Any "medical timebombs" someone with a degenerative conditions could use to shorten lifespan?

It’s pretty common in discussions about degenerative conditions like ALS, Alzheimer’s, dementia, etc. for people to say they would turn to assisted suicide instead of letting things take their natural course. That can be understandable, as the person may not want to spend decades in that state, as well as not want to put their family through all the care, cost and support issues. But the problem with suicide in that case is that the person needs to take that step while they are still competent. That almost certainly means the person has to make the decision well before the condition has progressed to the later stages. If someone’s mental or physical capabilities are declining, there will be a point where they won’t remember or be able to do what they need to do. If instead the person could take some steps to ensure they could limit their lifespan to a short time–like a year or two–they might be more willing wait it out.

Impractical solutions would be things like exposure to cancer-causing chemicals, strong radiation, or liver-damaging foods. Those kinds of things can limit your lifespan to just a few years. But it wouldn’t be practical in this kind of scenario since people would not want to go through the long and painful suffering process from those kinds of things.

A perfect solution could be something like a reverse pacemaker. Rather than ensuring your heart stays beating, it could stop your heart after a certain amount of time. It could even be interactive where you had to send a signal to it to keep it going. If it didn’t get the signal for some period of time, the assumption is that your condition has progressed and it’s time to activate. But I can’t imagine something like this ever being researched or approved for human use.

So I’m wondering if there’s any assisted suicide alternative which would lead to a relatively painless death in a few years rather than immediatly. But instead of causing a painless death quickly, the painless death would happen after some long period of itme.

The NY Times had an article about one such method a few years ago, but I suspect it would violate forum rules to describe it since it was decidedly illegal.

▸ **Required tasks**:
1) In the post on shortening lifespan, take the part that opens with the words containing "So I’m wondering" and closes with "period of itme.", swap "a few years" for "several years", and write that part out again.
2) According to the post on shortening lifespan, what device would be a perfect solution?
3) Write what follows the final sentence of the post on shortening lifespan.

▸ **Data**:
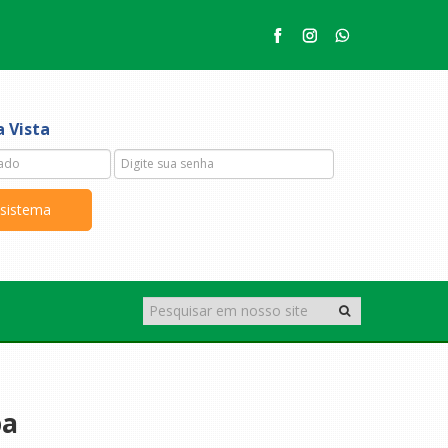
 Vista
ba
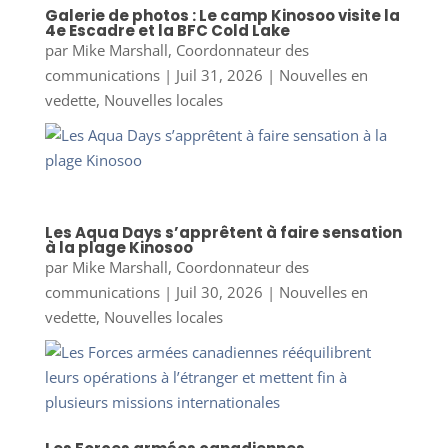
Galerie de photos : Le camp Kinosoo visite la
4e Escadre et la BFC Cold Lake
par
Mike Marshall, Coordonnateur des
communications
|
Juil 31, 2026
|
Nouvelles en
vedette
,
Nouvelles locales
Les Aqua Days s’apprêtent à faire sensation
à la plage Kinosoo
par
Mike Marshall, Coordonnateur des
communications
|
Juil 30, 2026
|
Nouvelles en
vedette
,
Nouvelles locales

▸ **Answers by item**:
1)
So I’m wondering if there’s any assisted suicide alternative which would lead to a relatively painless death in several years rather than immediatly. But instead of causing a painless death quickly, the painless death would happen after some long period of itme.

2) A reverse pacemaker, which would stop the heart after a certain amount of time.

3)
I had an AV node ablation to treat atrial fibrillation. This left me pacemaker dependent. Pacemaker battery life runs around seven to 10 years, so I have a periodic “option to renew” as it were. No physician would have done the ablation without the pacemaker installed, but when the battery goes dead my understanding is that it would require a finding of incompetence and a court order to implant a new one. At least, that was what my electrophysiologist told me when we discussed end of life implications.

I’m sure there are many questionable ways to accomplish this, but I was hoping that there will be something that is legal and medically approved. Assisted suicide is legal in some states and countries now. I would think a delayed death would be a viable option in a situation where assisted suicide would otherwise be allowed. Even if it’s not possible today, does it seem plausible that one day it could be an option?

No hints? I’m genuinely curious what the method was.

As for the subject at hand, I have seen documentaries and heard stories about people committing suicide while they were still able. I think one man had ALS, another woman had dementia. They both knew they were only a few months away from reaching a point where they weren’t able to take their own lives, so they decided to do it when they still had the ability.

However a passive device that say stops your heart after 6 months would also be a good option for them.

Moderator Action

Given that assisted suicide is a crime in Illinois where the SDMB is based, and that this is basically a “how to” thread, this is closed.